In states with lower unemployment benefits, job insecurity was associated with a 7% decline in compliance with COVID-19 prevention behaviors.

State-imposed COVID-19 mandates also had a positive effect on compliance but seemed to primarily benefit the financially secure workers more. In states that had fewer restrictions on behavior that could spread the disease, workers were less likely to follow the CDC's recommendations, whether the respondents were financially secure or insecure.

But in states with a stronger response, including measures such as stay-at-home orders and shutting down non-essential businesses, financially secure employees had 13% higher enactment of the prevention behaviors compared to workers who felt more financially insecure.

These differences could have significant public health ramifications, since research suggests that even modest reductions in social contacts among adults can reduce infection and eventual death rates.

Hospitals and health systems are also affected, since compliance with CDC guidelines can help to stem the tide of COVID-19 patients flooding into emergency rooms and straining healthcare resources such as ventilators and personal protective equipment. In that way, the healthcare industry itself stands to benefit from addressing economic insecurity, especially as colder months have brought a spike in cases.

The researchers recruited survey participants using Amazon's Mechanical Turk, an online crowdsourcing platform. They acknowledge that the demographics of that sample skewed more male, 62%, and more college-educated, 68%, than the general U.S. population which is about 50% male and 35% college-educated. However, using the platform did allow the researchers to survey groups of workers representing most states in the U.S. The respondents' median household income of $50,000-$59,000 was also close to that of the U.S. median of $60,293.
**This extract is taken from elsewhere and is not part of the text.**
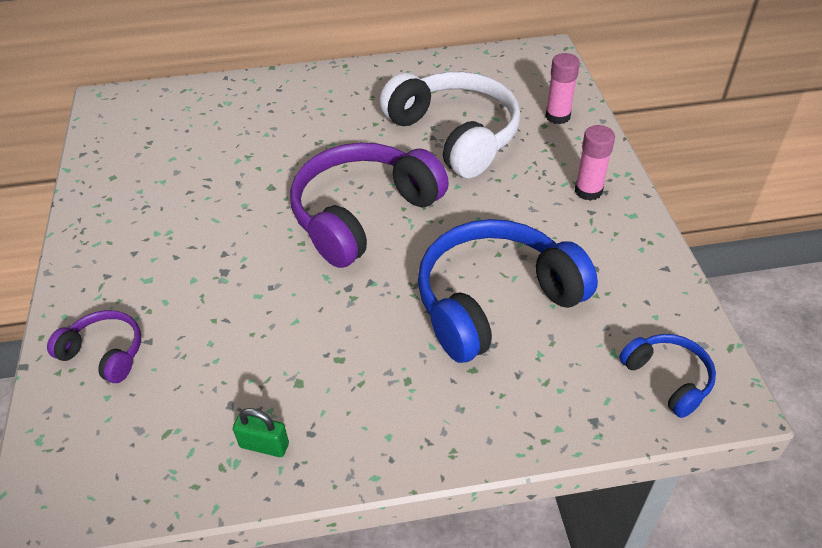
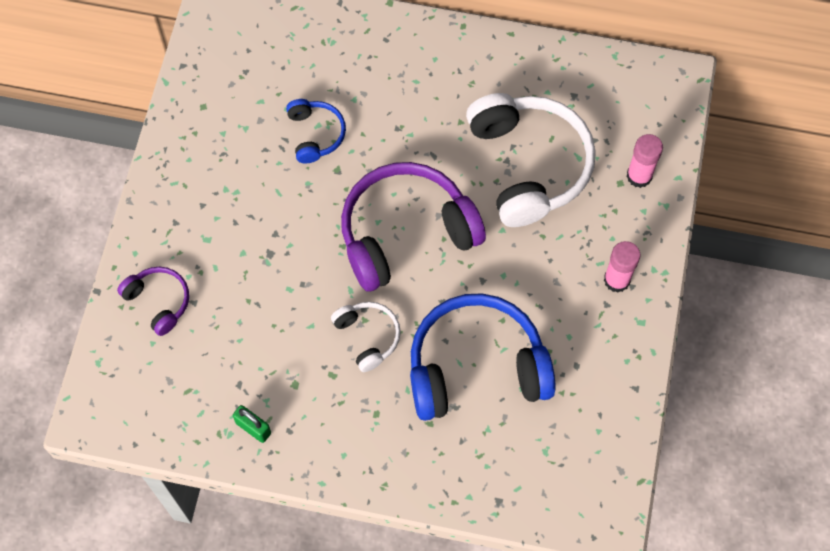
camera: 20 degrees right, 20 degrees up
(364, 311) = (368, 337): none -> white headphones
(668, 378) = (574, 488): blue headphones -> blue headphones (315, 134)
The data for this study were collected in April, the month after the World Health Organization officially declared the pandemic on March 11.


Data published in October by the Singapore University of Technology and Design suggested that three strategies should have been considered for implementation during the COVID-19 pandemic: controlled movement by implementing some form of coordinated social distancing, stay-at-home orders or extreme lockdown; early and sustained implementation of containment through internal and external border controls; and efficient and early testing to identify symptomatic and asymptomatic transmitters.
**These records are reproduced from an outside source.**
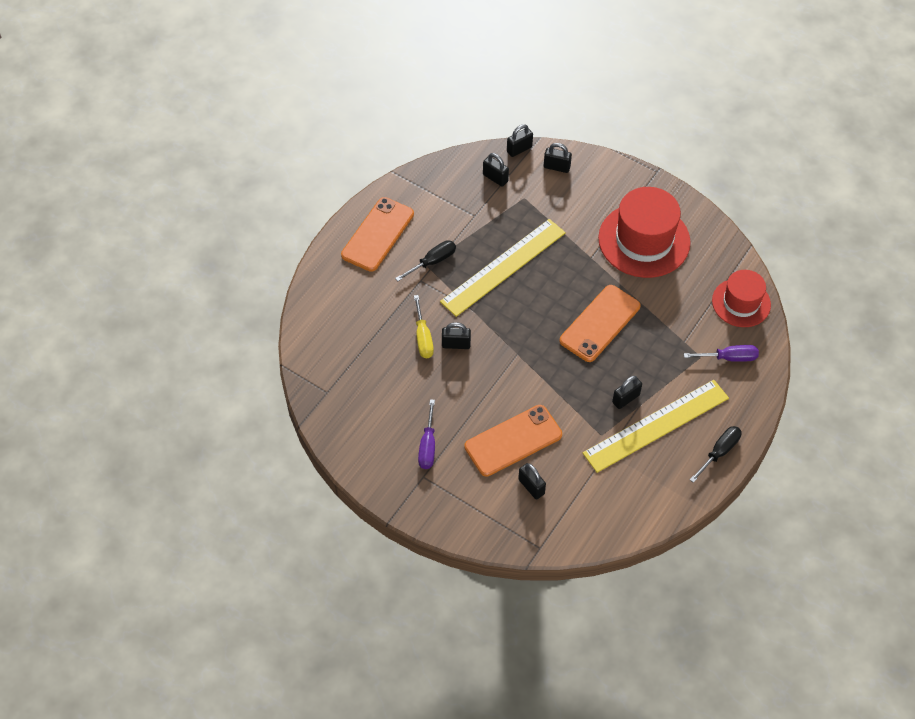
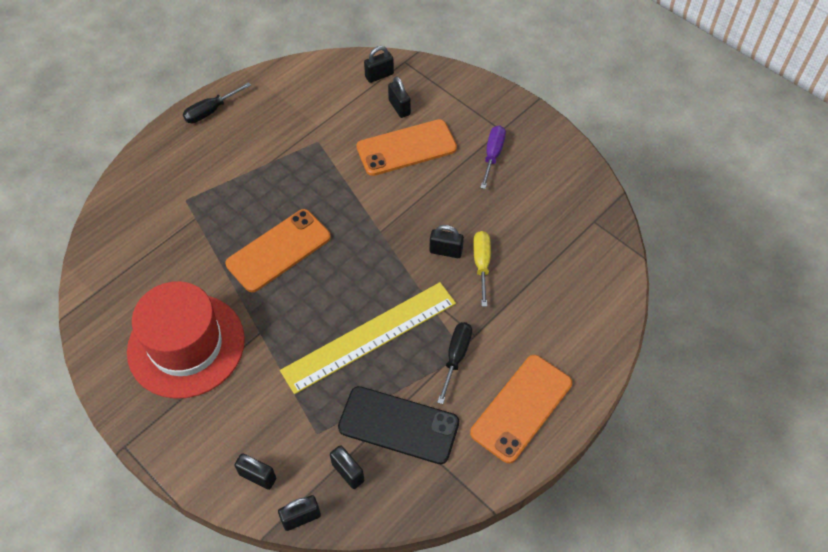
camera: 170 degrees left, 0 degrees up
(432, 262) = (456, 357): black screwdriver -> black screwdriver turned 135 degrees clockwise
(466, 211) = (398, 425): none -> black phone
(626, 399) = (281, 170): black padlock -> black padlock (379, 75)
(656, 425) = (260, 141): yellow ruler -> none
(729, 358) = (156, 194): purple screwdriver -> none
(741, 303) = (111, 250): red hat -> none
These are not new strategies, but were learned from previous pandemics. However, at a time when these strategies should have been implemented in some form as a precaution to contain COVID-19 in the early days, many countries chose to wait.
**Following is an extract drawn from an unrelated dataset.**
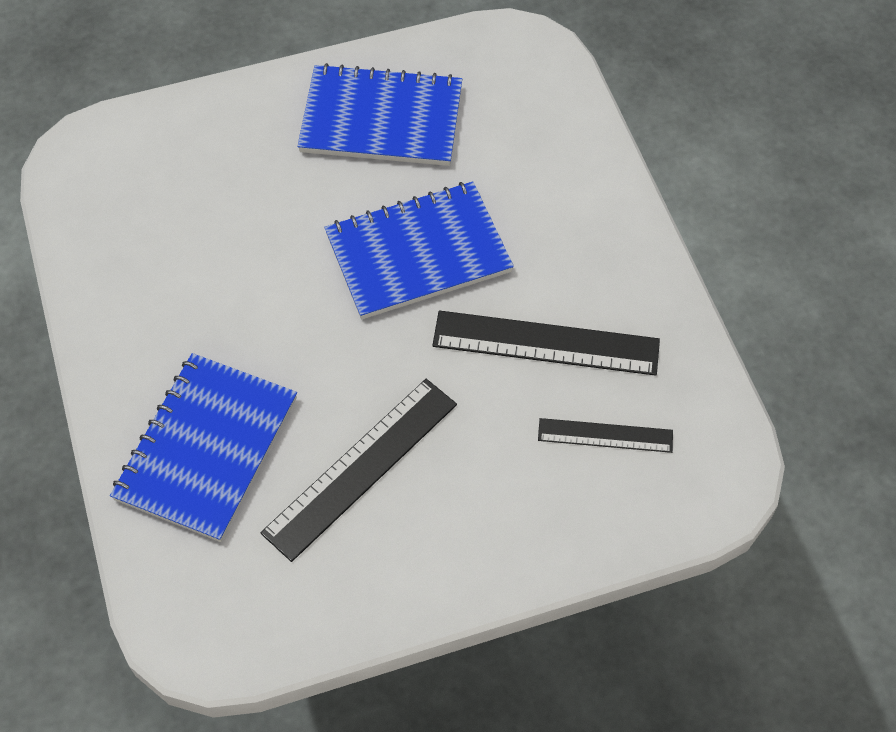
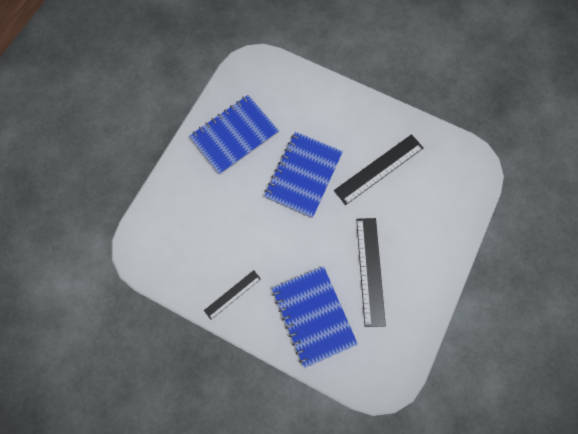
camera: 45 degrees left, 15 degrees up
(605, 435) = (430, 184): black ruler -> black ruler (232, 294)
The numbers of COVID-19 cases continue to bring grim news, especially in the U.S., which struggled early in the pandemic to secure testing capacity and necessary personal protective equipment for frontline healthcare workers.

As of early Monday afternoon, the Johns Hopkins University coronavirus tracker showed more than 9.9 million confirmed cases of the virus in the U.S., with the death toll climbing to over 237,000. Both lead the world. Second on the list is India (8,553,657 cases, 126,611 deaths), while Brazil comes in third (5,664,115 cases, 162,397 deaths).